**What you need to do**. Write out all of the records below again, line for line and unchanged, leaving the pictures out.

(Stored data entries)
*-*-*

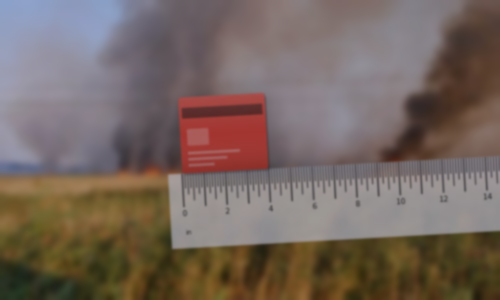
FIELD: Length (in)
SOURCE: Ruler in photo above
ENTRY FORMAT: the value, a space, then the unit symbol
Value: 4 in
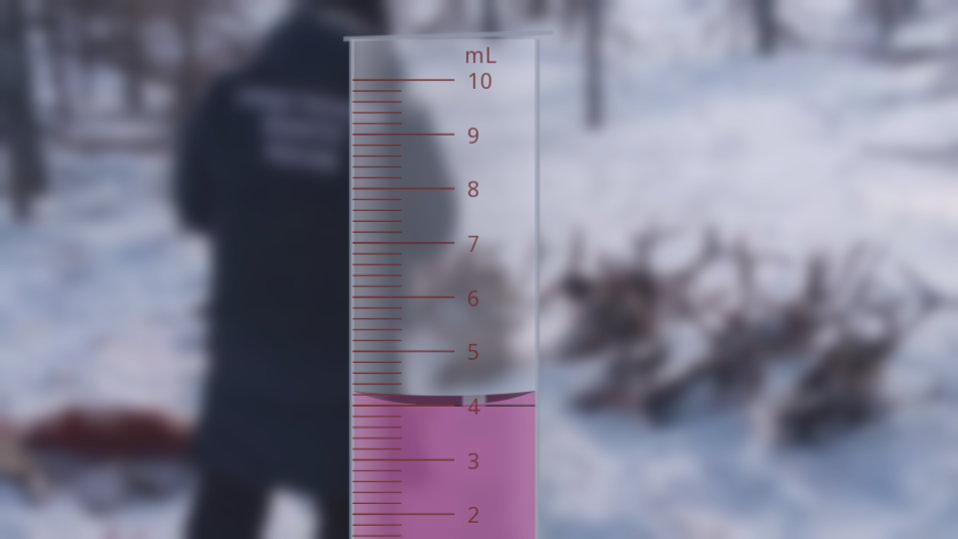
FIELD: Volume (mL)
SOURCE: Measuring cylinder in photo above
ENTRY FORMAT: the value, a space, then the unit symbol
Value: 4 mL
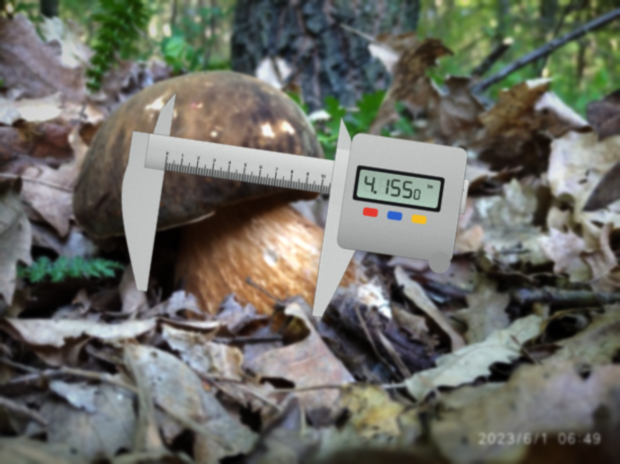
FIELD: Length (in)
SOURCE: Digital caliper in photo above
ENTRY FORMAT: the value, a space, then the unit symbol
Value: 4.1550 in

*-*-*

**Response to the task**.
FIELD: Length (in)
SOURCE: Ruler in photo above
ENTRY FORMAT: the value, a space, then the unit symbol
Value: 4 in
FIELD: Volume (mL)
SOURCE: Measuring cylinder in photo above
ENTRY FORMAT: the value, a space, then the unit symbol
Value: 4 mL
FIELD: Length (in)
SOURCE: Digital caliper in photo above
ENTRY FORMAT: the value, a space, then the unit symbol
Value: 4.1550 in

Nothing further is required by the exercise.